**SUPPLIED PASSAGE**
Skip to main content

5 Prayer Helps for 2017

2017 is officially upon us and with a new year comes a fresh reminder that we desperately need the Lord’s grace to see us through or we’re doomed. A resolution to pray more in 2017 is a good one, but the problem comes when we don’t know exactly what to pray or the proper manner in which to pray. In 2 Chronicles 20, the author narrates for us a crisis moment in King Jehoshaphat’s life and his prayerful reaction. I see at least five principles we can draw for our own prayer lives from the situation found in 2 Chronicles 20.

**WHAT YOU HAVE TO DO**
Please carry on the post on prayer helps for 2017 from its final sentence. You won't need the data that comes next.

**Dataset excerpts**
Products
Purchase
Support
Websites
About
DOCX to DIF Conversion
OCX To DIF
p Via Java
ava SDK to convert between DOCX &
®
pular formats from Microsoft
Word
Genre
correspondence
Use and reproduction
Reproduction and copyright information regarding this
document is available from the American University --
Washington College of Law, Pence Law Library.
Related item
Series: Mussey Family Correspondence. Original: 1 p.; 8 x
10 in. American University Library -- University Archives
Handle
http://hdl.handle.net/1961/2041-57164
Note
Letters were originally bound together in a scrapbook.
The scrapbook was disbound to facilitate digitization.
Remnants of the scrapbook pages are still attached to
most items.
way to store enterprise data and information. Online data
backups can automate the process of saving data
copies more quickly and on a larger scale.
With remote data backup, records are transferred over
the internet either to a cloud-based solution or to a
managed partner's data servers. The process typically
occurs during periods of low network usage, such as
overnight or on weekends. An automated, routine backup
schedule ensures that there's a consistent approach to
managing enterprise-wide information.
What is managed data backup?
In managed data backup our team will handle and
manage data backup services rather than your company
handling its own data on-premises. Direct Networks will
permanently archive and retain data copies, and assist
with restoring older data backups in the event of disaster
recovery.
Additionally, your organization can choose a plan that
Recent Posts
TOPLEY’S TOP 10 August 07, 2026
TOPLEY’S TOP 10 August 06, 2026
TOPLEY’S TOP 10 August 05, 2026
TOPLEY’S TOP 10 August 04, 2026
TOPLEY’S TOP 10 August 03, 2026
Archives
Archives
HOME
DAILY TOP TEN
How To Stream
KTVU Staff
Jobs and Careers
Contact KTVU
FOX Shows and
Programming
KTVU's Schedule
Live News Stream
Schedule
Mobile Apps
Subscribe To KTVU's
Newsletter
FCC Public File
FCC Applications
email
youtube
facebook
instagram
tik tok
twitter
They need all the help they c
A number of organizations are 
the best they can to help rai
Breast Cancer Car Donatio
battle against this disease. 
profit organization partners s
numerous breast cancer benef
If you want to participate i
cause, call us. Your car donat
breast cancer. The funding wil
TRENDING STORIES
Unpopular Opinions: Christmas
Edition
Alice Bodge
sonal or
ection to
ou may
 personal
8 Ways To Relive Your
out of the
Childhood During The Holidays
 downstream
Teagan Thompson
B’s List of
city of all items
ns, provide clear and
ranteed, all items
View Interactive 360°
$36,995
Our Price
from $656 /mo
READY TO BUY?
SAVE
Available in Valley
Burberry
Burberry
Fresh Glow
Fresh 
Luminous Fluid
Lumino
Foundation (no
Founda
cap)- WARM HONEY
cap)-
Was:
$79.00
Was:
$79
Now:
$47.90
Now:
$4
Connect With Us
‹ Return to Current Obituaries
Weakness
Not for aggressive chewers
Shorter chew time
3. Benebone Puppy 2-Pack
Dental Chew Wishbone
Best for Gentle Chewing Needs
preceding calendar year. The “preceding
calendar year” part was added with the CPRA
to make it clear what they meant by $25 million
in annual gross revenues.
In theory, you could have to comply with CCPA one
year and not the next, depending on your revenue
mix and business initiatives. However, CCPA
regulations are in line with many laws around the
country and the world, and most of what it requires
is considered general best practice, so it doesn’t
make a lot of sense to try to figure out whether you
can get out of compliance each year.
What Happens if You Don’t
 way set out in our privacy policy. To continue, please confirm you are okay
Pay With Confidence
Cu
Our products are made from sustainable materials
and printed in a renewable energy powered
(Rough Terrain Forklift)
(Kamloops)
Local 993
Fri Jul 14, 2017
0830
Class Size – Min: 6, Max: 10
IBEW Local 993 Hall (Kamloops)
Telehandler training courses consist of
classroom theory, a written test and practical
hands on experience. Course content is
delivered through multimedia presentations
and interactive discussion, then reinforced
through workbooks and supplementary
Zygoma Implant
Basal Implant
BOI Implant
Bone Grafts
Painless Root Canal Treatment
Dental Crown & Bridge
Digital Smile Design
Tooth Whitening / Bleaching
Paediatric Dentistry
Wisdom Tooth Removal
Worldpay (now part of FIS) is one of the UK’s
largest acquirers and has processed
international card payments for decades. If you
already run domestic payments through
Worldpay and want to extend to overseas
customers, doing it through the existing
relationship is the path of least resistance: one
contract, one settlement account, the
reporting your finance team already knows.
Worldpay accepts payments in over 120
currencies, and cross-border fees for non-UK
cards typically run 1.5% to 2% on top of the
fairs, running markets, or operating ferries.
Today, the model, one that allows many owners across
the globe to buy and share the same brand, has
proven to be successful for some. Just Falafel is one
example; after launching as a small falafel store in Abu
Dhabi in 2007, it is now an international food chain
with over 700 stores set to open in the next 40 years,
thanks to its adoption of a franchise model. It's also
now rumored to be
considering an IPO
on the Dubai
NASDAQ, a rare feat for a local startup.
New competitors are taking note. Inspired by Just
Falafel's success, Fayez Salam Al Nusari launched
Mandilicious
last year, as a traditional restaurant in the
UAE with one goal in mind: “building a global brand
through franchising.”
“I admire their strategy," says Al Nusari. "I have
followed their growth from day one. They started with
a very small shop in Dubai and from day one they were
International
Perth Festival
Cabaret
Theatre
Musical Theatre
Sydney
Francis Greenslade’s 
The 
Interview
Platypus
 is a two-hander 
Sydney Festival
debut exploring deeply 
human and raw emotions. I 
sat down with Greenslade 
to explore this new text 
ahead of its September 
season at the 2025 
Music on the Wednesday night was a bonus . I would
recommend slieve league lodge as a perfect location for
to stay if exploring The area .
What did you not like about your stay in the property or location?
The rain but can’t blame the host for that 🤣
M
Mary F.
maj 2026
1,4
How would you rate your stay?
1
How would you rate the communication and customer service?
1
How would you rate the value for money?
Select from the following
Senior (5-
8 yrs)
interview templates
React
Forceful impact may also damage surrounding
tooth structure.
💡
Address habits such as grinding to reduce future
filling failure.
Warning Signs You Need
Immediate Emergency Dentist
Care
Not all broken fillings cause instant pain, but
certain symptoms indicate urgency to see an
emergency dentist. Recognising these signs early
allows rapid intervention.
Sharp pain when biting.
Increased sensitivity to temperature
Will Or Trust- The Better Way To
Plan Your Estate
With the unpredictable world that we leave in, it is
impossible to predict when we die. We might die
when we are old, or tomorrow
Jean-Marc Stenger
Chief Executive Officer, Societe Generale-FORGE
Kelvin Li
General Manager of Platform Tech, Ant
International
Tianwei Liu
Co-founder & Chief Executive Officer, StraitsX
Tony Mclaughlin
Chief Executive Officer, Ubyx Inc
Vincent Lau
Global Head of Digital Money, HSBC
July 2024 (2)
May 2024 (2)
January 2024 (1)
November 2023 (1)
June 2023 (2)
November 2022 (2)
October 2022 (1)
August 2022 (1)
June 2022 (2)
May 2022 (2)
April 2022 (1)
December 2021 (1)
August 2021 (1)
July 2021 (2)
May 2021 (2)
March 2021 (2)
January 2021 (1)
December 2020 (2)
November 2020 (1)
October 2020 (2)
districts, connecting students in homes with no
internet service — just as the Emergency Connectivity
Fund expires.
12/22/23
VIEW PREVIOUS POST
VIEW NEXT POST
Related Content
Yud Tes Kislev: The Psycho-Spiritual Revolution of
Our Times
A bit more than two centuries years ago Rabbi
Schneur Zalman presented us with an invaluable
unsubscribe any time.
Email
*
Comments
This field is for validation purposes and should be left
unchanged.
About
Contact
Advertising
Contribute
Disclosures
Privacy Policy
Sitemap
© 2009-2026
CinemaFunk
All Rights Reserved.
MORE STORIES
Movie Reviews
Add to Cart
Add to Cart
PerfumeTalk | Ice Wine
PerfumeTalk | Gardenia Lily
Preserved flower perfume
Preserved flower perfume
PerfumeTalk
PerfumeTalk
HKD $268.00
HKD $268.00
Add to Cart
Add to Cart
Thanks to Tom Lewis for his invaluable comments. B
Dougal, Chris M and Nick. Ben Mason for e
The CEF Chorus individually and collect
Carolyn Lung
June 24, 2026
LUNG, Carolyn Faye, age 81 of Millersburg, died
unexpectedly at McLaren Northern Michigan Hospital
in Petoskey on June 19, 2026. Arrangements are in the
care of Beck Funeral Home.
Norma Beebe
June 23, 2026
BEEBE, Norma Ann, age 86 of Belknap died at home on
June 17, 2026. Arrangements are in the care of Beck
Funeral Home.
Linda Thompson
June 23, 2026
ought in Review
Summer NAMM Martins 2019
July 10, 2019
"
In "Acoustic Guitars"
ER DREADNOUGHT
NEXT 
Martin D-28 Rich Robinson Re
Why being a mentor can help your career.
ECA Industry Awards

**RESPONSE**
  1. Set your face to seek the Lord
When King Jehoshaphat was informed that a massive army of Moabites, Ammonites, and Meunites was encroaching on the people of Judah, he responded wisely. We are told in 2 Chronicles 20:3b-4 that he: “Set his face to seek the LORD, and proclaimed a fast throughout all Judah. And Judah assembled to seek help from the LORD; from all the cities of Judah they came to seek the LORD.” Instead of seeking help from another nation or a trusted battle plan, King Jehoshaphat sought Yahweh Himself. The emergency prayer meeting the king called for wasn’t a casual tipping of the hat to God. It was a blood-earnest plea that included fasting. As Dr. Don Whitney has said, fasting puts an exclamation point on the sentence, “I need God”. If in our prayer lives there is no serious setting of our faces to seek the Lord, we ought not be surprised when He doesn’t show. God told the exiled Jews through Jeremiah, “You will seek me and find me, when you seek me with all your heart” (Jeremiah 29:13). There is a running joke at our house that if something goes missing, my first search for the item is not a very good one. I hurriedly glance around the room and often don’t see something that is right in front of me because I’m not very focused. Our prayer lives cannot be haphazard and random if we wish to know the Lord more in 2017. It may be that a monthly time of fasting combined with your prayers can help you seek the Lord more fervently.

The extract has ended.